Hi, I have a few questions related to running Debezium Serer against SQL Server -
1. Is it correct that the poll.interval.ms
determines how often the connector checks change tables for records with an LSN greater than the connector's max LSN? What I'm getting at here is, it seems that SQL Server CDC has a batch cycle for populating the change tables, and the SQL Server Debezium connector has a cycle on which it polls for records in the change table. Just want to make sure I understand that correctly.
2. Is it correct that these most important factors in understanding total latency?

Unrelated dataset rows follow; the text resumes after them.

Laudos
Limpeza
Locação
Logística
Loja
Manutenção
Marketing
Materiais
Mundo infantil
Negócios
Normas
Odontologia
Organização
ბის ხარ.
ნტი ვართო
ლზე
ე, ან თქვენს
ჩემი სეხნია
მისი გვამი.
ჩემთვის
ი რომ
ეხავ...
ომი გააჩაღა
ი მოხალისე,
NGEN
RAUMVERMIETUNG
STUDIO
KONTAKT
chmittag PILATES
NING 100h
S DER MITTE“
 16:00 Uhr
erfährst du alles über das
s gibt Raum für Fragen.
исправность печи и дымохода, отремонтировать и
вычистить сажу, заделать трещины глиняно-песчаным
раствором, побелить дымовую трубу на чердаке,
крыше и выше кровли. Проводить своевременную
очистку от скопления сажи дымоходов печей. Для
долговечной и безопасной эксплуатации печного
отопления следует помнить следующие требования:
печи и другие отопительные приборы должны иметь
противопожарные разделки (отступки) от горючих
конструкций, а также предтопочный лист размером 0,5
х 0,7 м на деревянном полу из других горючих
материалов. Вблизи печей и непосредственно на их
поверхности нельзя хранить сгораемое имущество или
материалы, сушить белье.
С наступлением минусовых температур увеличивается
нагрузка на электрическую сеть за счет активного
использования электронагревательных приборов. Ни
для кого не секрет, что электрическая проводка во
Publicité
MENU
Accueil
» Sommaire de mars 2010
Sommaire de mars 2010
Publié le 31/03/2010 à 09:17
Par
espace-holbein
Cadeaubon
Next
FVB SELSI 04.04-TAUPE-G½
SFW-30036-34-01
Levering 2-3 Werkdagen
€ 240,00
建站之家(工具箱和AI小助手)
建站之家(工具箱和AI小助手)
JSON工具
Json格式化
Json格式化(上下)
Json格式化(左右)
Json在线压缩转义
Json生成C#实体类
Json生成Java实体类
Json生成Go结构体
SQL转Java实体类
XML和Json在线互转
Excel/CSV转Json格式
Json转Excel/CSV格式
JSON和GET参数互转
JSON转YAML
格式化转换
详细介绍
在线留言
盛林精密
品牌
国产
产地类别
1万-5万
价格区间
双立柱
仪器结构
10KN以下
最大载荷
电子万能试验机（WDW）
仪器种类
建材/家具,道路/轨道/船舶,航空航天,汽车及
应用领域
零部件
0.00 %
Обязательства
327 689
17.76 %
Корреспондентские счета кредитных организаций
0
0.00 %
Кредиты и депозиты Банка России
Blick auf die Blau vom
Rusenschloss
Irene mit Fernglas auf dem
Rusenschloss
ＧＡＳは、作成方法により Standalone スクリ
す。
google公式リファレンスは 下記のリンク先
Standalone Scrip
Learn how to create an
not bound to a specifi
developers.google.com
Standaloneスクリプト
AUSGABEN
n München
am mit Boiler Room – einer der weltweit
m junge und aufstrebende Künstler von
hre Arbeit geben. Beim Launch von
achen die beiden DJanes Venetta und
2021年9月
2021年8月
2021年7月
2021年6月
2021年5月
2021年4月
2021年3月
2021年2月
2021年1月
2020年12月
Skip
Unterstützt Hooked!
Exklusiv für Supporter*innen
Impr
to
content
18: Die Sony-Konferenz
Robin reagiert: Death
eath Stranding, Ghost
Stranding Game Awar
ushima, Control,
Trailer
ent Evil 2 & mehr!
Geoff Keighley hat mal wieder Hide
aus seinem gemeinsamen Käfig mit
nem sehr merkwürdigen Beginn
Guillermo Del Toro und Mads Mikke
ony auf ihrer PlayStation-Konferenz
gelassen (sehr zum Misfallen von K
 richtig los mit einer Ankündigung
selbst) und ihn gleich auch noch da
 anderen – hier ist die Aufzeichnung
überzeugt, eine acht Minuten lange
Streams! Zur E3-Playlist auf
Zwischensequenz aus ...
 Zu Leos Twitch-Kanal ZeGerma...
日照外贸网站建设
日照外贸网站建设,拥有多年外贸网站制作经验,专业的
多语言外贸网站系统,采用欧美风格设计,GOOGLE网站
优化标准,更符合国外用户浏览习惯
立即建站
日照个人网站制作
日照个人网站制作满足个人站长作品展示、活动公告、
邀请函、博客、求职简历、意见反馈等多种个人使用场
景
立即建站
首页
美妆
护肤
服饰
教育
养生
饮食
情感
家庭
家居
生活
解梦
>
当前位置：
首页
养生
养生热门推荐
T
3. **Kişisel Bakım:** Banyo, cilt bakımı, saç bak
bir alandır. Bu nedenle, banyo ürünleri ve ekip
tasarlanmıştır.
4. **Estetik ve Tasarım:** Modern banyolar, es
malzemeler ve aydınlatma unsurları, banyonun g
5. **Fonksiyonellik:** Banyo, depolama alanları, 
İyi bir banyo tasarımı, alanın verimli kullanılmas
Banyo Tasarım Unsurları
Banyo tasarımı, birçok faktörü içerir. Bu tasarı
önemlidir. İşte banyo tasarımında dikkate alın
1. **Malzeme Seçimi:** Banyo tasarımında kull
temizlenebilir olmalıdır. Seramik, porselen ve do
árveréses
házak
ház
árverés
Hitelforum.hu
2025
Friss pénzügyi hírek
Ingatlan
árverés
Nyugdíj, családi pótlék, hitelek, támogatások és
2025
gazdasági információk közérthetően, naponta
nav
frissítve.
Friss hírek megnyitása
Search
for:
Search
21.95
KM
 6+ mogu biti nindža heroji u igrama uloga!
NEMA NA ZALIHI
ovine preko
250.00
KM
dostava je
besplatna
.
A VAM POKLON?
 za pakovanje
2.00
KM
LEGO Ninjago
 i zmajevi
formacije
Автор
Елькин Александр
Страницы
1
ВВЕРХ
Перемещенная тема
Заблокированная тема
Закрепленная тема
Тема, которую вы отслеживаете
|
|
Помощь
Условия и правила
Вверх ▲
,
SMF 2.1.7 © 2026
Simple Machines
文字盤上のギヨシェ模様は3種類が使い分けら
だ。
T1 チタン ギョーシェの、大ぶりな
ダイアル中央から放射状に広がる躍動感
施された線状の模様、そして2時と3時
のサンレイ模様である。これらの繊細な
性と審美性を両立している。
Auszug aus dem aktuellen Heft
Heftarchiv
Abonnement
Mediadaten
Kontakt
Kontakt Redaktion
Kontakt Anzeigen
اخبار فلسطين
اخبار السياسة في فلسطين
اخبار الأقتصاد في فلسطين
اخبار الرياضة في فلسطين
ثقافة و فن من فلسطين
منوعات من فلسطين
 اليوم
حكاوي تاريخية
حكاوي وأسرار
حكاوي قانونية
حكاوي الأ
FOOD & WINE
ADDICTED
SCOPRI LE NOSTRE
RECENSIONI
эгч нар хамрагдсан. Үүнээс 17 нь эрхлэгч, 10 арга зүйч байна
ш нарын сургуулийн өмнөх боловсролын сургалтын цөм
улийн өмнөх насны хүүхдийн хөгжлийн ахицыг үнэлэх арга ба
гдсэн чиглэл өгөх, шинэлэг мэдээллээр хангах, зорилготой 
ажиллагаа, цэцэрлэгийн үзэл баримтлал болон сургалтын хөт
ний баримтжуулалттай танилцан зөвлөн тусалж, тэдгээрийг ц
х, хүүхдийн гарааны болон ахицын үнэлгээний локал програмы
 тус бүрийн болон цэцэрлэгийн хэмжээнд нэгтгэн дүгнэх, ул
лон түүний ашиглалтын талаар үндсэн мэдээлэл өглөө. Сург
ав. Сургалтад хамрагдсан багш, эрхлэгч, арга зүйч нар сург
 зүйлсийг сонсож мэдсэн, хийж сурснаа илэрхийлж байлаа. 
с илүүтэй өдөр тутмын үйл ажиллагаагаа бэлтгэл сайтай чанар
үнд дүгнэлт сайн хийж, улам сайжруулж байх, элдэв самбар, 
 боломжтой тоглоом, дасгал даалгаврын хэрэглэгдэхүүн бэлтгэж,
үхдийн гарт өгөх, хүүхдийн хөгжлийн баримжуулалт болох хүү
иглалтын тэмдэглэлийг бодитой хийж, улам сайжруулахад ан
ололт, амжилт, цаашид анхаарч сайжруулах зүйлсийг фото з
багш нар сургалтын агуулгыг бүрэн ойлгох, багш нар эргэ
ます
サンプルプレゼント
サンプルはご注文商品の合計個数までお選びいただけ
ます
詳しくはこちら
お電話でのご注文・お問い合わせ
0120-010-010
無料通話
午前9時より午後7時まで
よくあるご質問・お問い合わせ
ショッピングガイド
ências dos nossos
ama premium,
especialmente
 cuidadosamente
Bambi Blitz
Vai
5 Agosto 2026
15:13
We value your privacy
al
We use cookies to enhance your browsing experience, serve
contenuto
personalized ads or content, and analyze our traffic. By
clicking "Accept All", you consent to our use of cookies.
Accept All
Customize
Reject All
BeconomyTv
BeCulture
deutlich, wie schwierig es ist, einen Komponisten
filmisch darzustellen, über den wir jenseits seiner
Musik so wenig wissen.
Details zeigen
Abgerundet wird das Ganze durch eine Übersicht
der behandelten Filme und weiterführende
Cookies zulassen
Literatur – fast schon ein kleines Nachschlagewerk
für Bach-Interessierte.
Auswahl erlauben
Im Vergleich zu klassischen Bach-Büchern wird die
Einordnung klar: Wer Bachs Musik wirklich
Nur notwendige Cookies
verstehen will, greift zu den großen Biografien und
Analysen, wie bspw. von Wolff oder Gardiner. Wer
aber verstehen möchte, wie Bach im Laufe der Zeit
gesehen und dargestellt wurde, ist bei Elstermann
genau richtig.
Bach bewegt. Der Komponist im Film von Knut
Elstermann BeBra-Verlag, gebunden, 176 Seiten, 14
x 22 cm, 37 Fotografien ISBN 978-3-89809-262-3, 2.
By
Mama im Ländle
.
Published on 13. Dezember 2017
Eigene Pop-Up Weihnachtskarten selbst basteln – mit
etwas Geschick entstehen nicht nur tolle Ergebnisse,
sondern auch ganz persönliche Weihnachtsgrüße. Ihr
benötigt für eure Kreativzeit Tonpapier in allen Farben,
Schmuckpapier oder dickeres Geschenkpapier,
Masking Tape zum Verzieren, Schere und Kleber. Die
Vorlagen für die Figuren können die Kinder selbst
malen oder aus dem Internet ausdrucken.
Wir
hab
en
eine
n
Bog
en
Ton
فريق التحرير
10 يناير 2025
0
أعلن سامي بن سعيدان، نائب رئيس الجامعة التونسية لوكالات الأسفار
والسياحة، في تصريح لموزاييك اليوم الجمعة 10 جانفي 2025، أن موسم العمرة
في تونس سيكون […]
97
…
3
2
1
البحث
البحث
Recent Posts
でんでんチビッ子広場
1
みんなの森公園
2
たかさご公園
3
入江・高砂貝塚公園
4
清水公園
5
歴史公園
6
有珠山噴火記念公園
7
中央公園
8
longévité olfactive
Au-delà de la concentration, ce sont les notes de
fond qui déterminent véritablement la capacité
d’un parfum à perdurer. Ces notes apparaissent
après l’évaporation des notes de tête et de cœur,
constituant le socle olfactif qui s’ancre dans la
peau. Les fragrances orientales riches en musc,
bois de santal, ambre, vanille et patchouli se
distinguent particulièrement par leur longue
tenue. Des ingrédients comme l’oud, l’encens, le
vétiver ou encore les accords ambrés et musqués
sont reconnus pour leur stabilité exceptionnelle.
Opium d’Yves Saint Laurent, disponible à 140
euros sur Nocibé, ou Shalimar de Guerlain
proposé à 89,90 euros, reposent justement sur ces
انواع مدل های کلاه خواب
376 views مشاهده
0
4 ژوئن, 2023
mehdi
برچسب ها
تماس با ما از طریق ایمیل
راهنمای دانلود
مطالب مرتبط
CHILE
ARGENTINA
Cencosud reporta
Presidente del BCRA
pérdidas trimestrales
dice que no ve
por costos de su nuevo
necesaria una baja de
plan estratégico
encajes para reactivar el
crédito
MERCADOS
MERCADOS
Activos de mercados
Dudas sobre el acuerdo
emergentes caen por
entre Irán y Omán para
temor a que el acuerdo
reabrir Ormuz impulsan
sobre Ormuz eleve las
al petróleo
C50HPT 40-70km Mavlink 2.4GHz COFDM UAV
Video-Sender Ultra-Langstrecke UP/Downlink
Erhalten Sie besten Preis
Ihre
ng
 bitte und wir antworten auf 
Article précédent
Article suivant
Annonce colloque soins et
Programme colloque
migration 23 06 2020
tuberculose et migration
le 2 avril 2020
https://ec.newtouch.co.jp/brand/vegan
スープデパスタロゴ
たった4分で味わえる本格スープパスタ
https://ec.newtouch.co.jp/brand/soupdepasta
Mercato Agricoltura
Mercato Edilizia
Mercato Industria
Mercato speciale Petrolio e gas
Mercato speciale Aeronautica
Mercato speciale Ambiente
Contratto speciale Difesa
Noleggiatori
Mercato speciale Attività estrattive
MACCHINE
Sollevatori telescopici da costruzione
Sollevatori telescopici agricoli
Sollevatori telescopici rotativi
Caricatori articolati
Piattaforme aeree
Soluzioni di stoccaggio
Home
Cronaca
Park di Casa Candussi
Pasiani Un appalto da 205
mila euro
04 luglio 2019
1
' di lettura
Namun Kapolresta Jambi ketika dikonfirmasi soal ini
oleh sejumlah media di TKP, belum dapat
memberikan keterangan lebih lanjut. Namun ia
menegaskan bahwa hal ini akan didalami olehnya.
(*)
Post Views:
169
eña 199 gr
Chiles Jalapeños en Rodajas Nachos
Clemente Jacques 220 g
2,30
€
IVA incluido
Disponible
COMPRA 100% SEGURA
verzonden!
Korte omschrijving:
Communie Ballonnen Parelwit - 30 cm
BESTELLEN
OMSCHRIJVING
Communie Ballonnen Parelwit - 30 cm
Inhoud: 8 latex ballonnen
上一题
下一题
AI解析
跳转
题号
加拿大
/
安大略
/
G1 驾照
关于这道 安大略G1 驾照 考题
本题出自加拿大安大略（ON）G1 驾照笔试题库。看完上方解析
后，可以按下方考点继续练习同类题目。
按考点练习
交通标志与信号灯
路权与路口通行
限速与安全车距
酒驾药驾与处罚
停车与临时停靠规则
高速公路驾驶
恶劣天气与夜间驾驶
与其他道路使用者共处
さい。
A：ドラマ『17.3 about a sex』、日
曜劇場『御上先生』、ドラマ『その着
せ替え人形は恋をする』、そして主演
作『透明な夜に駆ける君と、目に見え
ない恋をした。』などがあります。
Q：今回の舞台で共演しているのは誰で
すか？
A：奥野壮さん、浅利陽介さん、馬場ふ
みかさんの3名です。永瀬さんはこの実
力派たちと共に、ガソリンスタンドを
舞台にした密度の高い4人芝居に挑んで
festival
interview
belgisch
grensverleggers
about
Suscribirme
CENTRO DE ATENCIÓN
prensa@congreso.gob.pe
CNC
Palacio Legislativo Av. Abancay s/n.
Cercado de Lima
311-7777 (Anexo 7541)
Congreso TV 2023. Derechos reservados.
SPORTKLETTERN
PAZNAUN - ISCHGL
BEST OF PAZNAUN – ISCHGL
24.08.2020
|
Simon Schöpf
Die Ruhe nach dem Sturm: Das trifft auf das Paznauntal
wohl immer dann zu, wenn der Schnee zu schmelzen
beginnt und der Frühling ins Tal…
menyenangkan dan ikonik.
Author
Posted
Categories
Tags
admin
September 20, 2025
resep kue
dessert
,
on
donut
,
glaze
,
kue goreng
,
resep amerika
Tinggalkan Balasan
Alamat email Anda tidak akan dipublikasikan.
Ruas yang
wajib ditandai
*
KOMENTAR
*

- SQL Server CDC parameters: maxscans, maxtrans, and pollinginterval
- Connector config: poll.interval.ms, max.queue.size, max.batch.size,
So I would expect latency to be (very) roughly equivalent to pollinginterval
(MSSQL) + poll.interval.ms
(Connector) given a situation where there is no backlog on either the SQL Server or Connector side?
3. From step 2 of Offline Schema Updates
how do you know when the Debezium connector has streamed all unstreamed change event records. Is this accomplished by observing the MilliSecondsSinceLastEvent streaming metric
to make sure there's no ongoing activity or is there a procedure to compare max LSNs between capture instance and connector offset storage? I'm trying to determine how I can be sure that it's safe to delete an old capture instance when a new one is created after a schema change.